At the end of the day, as with all things internet, there is a lot of sifting through "trash" in order for anyone who wants to find valuable information, but those are ultimately the only resources I would vouch for personally. I would probably start with some basic YouTube videos then just dive into Oracle's tutorial. That was ultimately what helped me the most to avoid my previously mentioned issue of being presented with material I couldn't even properly experiment with on my own to further understand it. These basic video tutorials gave me some ideas I could play with and simple ways of performing tasks, so I could then attempt to do similar tasks in slightly different ways just to play with new things.

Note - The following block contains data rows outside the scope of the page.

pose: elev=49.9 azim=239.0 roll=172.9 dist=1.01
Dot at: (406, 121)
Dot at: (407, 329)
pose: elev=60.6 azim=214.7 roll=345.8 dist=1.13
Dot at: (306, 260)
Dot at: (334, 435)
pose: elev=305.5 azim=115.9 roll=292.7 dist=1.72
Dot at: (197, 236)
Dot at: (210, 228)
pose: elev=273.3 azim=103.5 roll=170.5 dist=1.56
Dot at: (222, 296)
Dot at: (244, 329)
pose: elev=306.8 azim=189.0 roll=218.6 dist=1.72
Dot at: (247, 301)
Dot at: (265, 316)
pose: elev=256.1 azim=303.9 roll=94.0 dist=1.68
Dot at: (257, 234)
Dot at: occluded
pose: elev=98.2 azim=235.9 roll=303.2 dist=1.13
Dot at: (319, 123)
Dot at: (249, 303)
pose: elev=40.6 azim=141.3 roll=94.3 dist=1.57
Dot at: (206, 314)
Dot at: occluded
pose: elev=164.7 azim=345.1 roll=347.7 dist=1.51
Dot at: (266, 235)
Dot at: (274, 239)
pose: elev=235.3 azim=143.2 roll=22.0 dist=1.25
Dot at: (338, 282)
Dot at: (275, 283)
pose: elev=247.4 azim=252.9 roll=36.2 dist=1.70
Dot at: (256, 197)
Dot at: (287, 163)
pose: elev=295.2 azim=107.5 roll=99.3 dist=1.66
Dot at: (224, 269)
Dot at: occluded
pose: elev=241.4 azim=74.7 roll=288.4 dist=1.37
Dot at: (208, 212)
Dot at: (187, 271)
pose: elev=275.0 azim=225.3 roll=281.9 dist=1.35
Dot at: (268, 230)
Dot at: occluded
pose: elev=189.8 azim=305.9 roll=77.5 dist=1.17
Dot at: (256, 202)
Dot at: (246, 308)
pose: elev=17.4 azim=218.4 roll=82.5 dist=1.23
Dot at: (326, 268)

For a field in which I think I've forgotten more than I've learned after all the times I either turned away from it or was pulled away from it (the former in my earlier years and the latter in more recent times), I would just say above all else the only thing more valuable than knowing where to turn is having the will to keep at it. Rather than being overly frustrated with myself for ever having stopped all that time ago, I'm kinda grateful for first-hand knowledge of what a pain it is to come back way later and have to start from scratch again when, somewhere inside, I certainly wanted to dive in and just start hard and fast. Not wanting to relive this experience again is a tremendous motivation for me now. Plus, frankly, to regret going the route I chose would essentially equate to regretting all the other valuable experiences and lessons I've had through things like my time in the military, or my time as an electrician, or factory worker, or... well you name it. I bounced around thinking I'd find that great job I needed to provide for my family the way I wanted to, and now I know one thing for sure. For the past eight years, I learned a little bit about a great many things, but that's not really any use when it comes to making progress on a career level (duh, right?) This time of my life is thankfully very well set now for me to really bite down and focus on just doing one thing. The one thing that I was better at in my school days than any other thing. The one thing that after all this time, I've never completely stopped wanting to do.
So, here's to trading my current frustrations over trying to learn today to all of the frustrations faced in the life of an actual, professional programmer tomorrow (which I strangely suspect will often be less about actually "how do I write this complex bit of code?" and more about the political games involved in, oh, every job I've had ever).